This repo contains the official PyTorch implementation for the ICIP 2024 paper: 'Multimodal transformer using cross-channel attention for object detection in remote sensing images' (paper).
- Cross-channel attention fuses multi-sensory data (RGB, IR) using cross-attention while taking into account two channels at a time. The fused output of cross-channel attention is then used for object detection.
- SWIN backbone is used but enhanced with convolutional layer in non-shifting block which acts as an additional support to the SWIN's shifting mechanism.
- The proposed model consists of cross-channel attention, enhanced SWIN-like backbone, and yolo-5 based detection head.
- We train and evaluate our model on VEDAI dataset which includes aerial images of two RGB and IR channels. The VEDAI dataset can be downloaded from (here.)
- Please prepare the original VEDAI dataset using the 'data_transform.py' file.
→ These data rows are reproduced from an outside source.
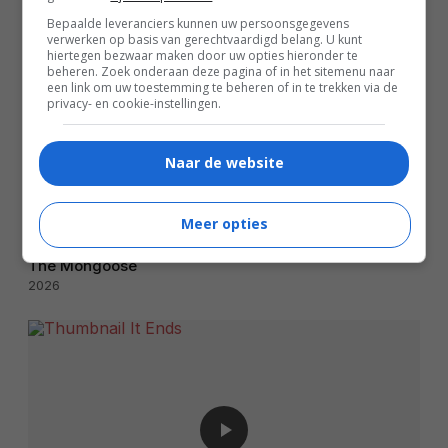
Bepaalde leveranciers kunnen uw persoonsgegevens
verwerken op basis van gerechtvaardigd belang. U kunt
hiertegen bezwaar maken door uw opties hieronder te
beheren. Zoek onderaan deze pagina of in het sitemenu naar
een link om uw toestemming te beheren of in te trekken via de
privacy- en cookie-instellingen.
Naar de website
Meer opties
02:19
The Mongoose
2026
If you find the idea useful or inspiring, please consider citing:
@article{bahaduri2023multimodal,
title={Multimodal Transformer Using Cross-Channel attention for Object Detection in Remote Sensing Images},
author={Bahaduri, Bissmella and Ming, Zuheng and Feng, Fangchen and Mokraou, Anissa},
journal={arXiv preprint arXiv:2310.13876},
year={2023}
}
Our code is heavily based on previous works, including SuperYOLO and YOLOv5 thanks to their authors open-sourcing their implementation codes!